§ **Description of the task**: Copy out each line of the entries below in which the string "место" appears.

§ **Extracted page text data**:
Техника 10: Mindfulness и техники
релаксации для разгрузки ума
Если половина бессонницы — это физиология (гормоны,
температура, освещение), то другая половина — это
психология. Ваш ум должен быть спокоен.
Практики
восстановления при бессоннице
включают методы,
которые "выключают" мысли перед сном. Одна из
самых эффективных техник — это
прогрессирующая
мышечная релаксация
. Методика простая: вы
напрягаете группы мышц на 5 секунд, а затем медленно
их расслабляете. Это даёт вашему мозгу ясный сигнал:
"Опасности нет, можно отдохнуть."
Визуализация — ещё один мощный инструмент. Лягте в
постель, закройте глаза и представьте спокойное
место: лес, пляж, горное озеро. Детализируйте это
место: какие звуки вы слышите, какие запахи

==

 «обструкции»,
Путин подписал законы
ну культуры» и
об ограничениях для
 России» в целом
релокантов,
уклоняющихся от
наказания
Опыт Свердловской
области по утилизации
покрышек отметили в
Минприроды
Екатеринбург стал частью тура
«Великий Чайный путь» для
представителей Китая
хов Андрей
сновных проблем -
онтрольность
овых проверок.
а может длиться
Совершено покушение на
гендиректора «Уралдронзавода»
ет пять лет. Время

§ **Exercise solution**:
место: лес, пляж, горное озеро. Детализируйте это
место: какие звуки вы слышите, какие запахи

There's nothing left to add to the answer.